A tremor beneath discipline.
A readiness born of not knowing what waited at the gates.
A squad rounded the corner near us, and their commander skidded to a halt at the sight of me. His eyes widened just a fraction, surprise, not fear, but he recovered quickly, bowing his head before barking orders for the others to move around us.
“Lady Caelira,” he said, breath clipped from running, “the east wardline shuddered at dawn. Dawnbreak presence confirmed. We’re reinforcing the inner gates.”
The title hit me harder than the words.
Lady.
As if I were someone important.
As if I belonged here.
As if my presence in the keep meant something more than being Atlas’s… whatever I was.
For a moment I could only stare at him. Storm Court soldiers didn’t use titles lightly. They didn’t offer respect where it wasn’t due. Beside me, I felt Maren’s quiet intake of breath, she’d noticed it too.
“I—” The instinct to deny it rose sharp and familiar, but I caught myself. “Right. Thank you. Why are they here?”
The question left me in the same breath, sharper than I intended.
He hesitated—just long enough to tell me he didn’t like the answer.
“We don’t know,” he said. “But they sent a priest.”
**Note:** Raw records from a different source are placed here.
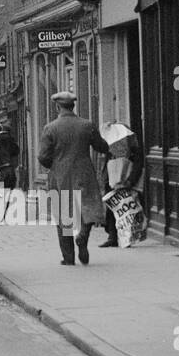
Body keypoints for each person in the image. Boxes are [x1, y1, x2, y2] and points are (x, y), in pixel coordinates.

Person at [38, 91, 111, 266]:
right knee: (89, 208)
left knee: (64, 215)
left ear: (58, 107)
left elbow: (42, 156)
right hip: (84, 173)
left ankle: (68, 258)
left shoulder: (50, 128)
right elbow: (102, 147)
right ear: (73, 106)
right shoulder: (87, 125)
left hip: (60, 175)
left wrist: (54, 165)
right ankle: (83, 235)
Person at [99, 126, 144, 247]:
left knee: (127, 210)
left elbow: (138, 164)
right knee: (113, 208)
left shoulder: (133, 150)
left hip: (126, 182)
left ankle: (128, 236)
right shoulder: (110, 150)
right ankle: (112, 236)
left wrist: (130, 181)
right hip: (113, 183)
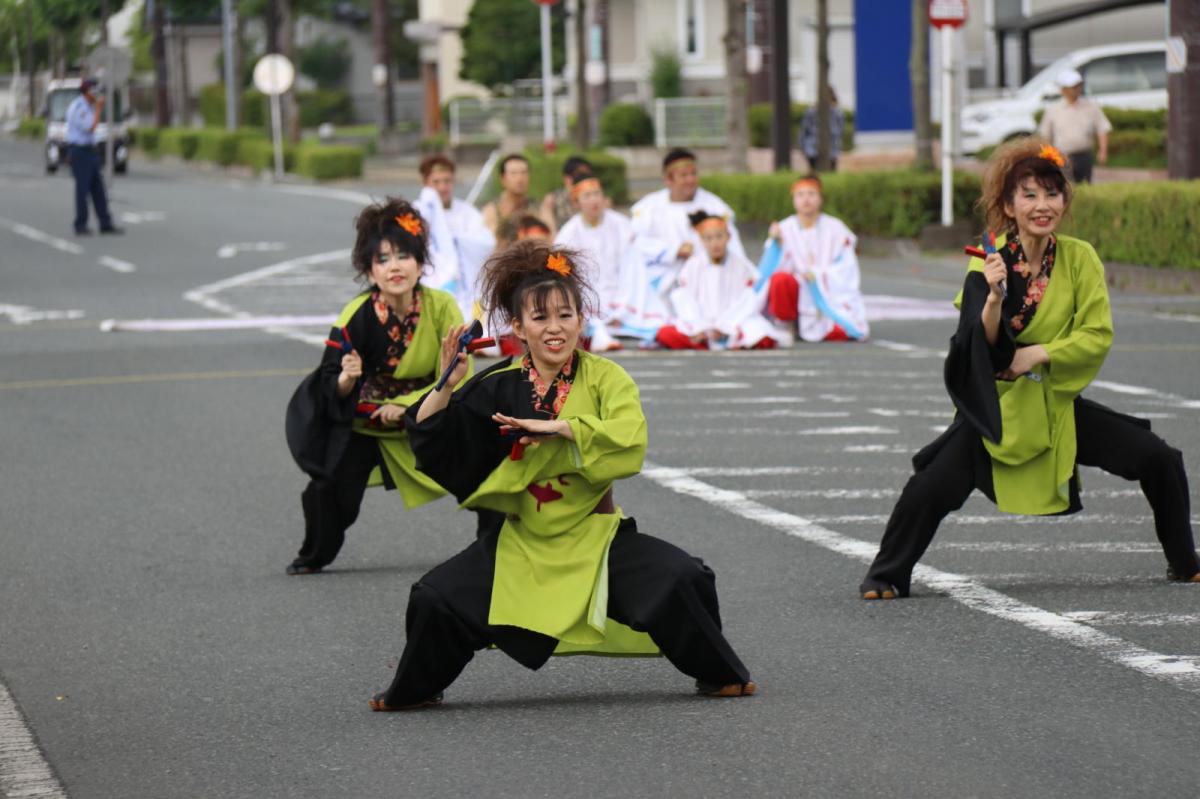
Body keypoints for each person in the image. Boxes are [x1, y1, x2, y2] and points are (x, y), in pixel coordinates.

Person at [368, 241, 756, 710]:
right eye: (540, 317)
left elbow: (630, 440)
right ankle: (415, 689)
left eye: (565, 315)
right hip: (522, 542)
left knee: (682, 577)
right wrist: (447, 385)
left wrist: (564, 429)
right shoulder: (497, 383)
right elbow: (433, 439)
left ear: (581, 319)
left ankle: (719, 675)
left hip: (595, 537)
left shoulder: (607, 377)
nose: (555, 328)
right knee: (435, 597)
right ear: (518, 327)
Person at [858, 138, 1200, 600]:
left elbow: (1096, 334)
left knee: (1158, 458)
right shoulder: (988, 261)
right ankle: (886, 575)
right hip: (997, 407)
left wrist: (1036, 354)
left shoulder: (1080, 257)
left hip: (1052, 403)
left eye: (1052, 194)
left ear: (1065, 200)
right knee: (932, 486)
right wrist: (994, 298)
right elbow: (976, 345)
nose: (1043, 206)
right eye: (1030, 195)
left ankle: (1185, 562)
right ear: (1008, 205)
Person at [284, 198, 496, 575]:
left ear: (421, 262)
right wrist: (347, 380)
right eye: (382, 259)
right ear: (370, 270)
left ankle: (496, 547)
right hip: (369, 423)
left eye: (403, 255)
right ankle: (313, 555)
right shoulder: (355, 316)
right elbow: (330, 383)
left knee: (484, 465)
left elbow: (458, 371)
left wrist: (409, 406)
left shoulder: (442, 306)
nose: (395, 266)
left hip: (427, 415)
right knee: (327, 488)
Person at [553, 173, 651, 350]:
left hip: (621, 291)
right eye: (587, 196)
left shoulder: (621, 224)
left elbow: (633, 267)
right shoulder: (569, 232)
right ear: (576, 202)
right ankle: (598, 332)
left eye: (597, 194)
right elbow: (560, 270)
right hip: (587, 294)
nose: (594, 200)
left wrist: (622, 304)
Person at [765, 175, 869, 342]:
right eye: (800, 195)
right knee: (780, 280)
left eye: (811, 194)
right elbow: (769, 268)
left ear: (820, 198)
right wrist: (777, 244)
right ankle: (787, 323)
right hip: (797, 285)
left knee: (841, 332)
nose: (806, 199)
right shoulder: (784, 228)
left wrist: (818, 274)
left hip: (825, 290)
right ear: (793, 200)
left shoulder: (835, 228)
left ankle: (820, 321)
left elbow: (846, 265)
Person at [656, 211, 780, 351]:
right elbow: (684, 299)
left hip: (734, 322)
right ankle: (705, 341)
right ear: (701, 241)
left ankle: (717, 342)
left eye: (719, 237)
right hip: (701, 324)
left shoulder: (741, 266)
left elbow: (748, 300)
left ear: (728, 237)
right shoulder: (692, 266)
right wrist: (699, 327)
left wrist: (725, 326)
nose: (715, 243)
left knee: (763, 338)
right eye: (708, 238)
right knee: (665, 334)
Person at [630, 148, 748, 281]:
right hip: (660, 281)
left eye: (694, 174)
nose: (691, 180)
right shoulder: (647, 208)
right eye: (684, 175)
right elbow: (636, 243)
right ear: (668, 180)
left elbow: (733, 246)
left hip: (706, 278)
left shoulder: (715, 207)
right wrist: (674, 250)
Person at [412, 154, 496, 323]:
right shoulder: (417, 213)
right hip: (430, 288)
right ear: (426, 183)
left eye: (447, 181)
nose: (442, 187)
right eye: (436, 182)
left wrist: (454, 240)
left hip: (467, 289)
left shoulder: (467, 213)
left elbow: (485, 244)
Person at [65, 79, 121, 236]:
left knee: (98, 188)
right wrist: (99, 109)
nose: (96, 94)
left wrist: (96, 108)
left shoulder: (88, 106)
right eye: (94, 91)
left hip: (90, 151)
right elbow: (91, 127)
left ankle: (105, 223)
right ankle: (80, 224)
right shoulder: (79, 107)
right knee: (82, 190)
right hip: (80, 152)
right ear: (86, 92)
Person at [1038, 68, 1111, 184]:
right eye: (1073, 87)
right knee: (1065, 186)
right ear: (1063, 90)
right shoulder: (1053, 110)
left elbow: (1102, 128)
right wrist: (1047, 157)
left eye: (1078, 86)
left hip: (1084, 155)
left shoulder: (1091, 106)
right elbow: (1045, 136)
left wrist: (1103, 151)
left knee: (1085, 186)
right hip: (1062, 156)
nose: (1076, 90)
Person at [481, 154, 543, 246]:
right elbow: (490, 244)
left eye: (524, 173)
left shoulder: (538, 209)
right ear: (503, 178)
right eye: (513, 173)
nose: (520, 178)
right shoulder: (491, 211)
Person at [540, 155, 594, 233]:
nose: (584, 180)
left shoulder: (596, 201)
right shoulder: (552, 200)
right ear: (567, 179)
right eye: (580, 175)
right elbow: (549, 233)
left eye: (588, 176)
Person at [798, 88, 845, 172]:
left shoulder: (837, 112)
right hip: (812, 148)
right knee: (815, 172)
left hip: (831, 148)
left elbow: (840, 130)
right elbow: (804, 130)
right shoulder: (811, 111)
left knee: (830, 172)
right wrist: (802, 146)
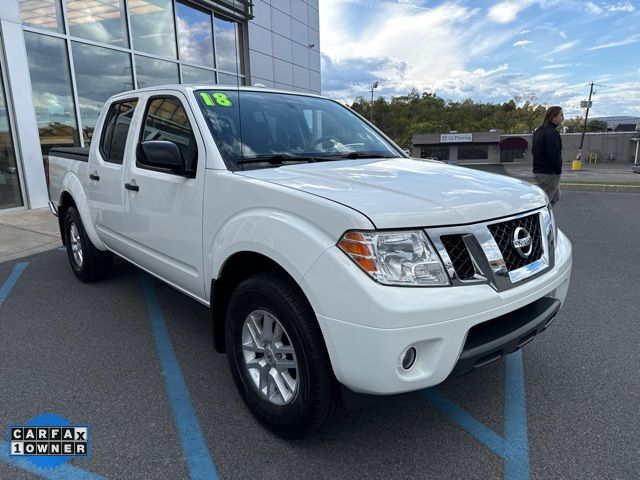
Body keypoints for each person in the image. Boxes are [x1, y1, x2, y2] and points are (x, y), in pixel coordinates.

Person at [532, 106, 564, 206]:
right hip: (548, 174)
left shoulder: (539, 130)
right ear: (553, 117)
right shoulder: (552, 133)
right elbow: (553, 154)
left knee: (555, 197)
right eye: (561, 115)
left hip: (540, 171)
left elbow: (534, 150)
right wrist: (558, 171)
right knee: (543, 204)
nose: (563, 117)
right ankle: (540, 221)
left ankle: (545, 219)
The word landed like a warning. Dawnbreak priests meant trouble wrapped in scripture.
He didn’t linger. Stormguard never lingered once orders were delivered. He signaled his men, and the squad thundered past us, boots striking the stone in tense, echoing rhythm until the corridor swallowed them whole.
Silence fluttered in their wake. But the word Lady stayed lodged under my ribs like a splinter—unwanted, unfamiliar, impossible to ignore.
As we moved deeper into the keep, the air changed. Conversations sharpened into clipped orders. Runebound lanterns along the walls brightened, their sigils flaring with the telltale pulse of rising power. Along one wall, a line of stormglass panels shimmered with maps and shifting wards—not that I knew exactly what I was looking at, only that the symbols kept rearranging themselves as if responding to fresh reports.
The castle wasn’t just awake.
It was bracing.
We reached an open archway where the air felt charged, thick with purpose. I hesitated at the threshold—not because I knew what this place was, but because everyone inside clearly did.
Officers clustered around a long table carved from storm-dark wood. Stormguard stood along the perimeter, hands on weapons but not yet drawn. The atmosphere thrummed, taut and electric, as if the entire room was one inhale away from action.
And at the center of it all stood a man I had never seen.
Tall. Straight-backed. Clothed in dark stormweave that caught the lanternlight like muted metal. His hair, black threaded with iron-gray at the temples was tied back in a simple binding that somehow looked ceremonial. When he turned, it was slow, controlled, as though the timing itself was deliberate.
His eyes were the first thing that struck me, they were steel-gray, steady, the kind of gaze that measured people not for who they were but for what they could cost.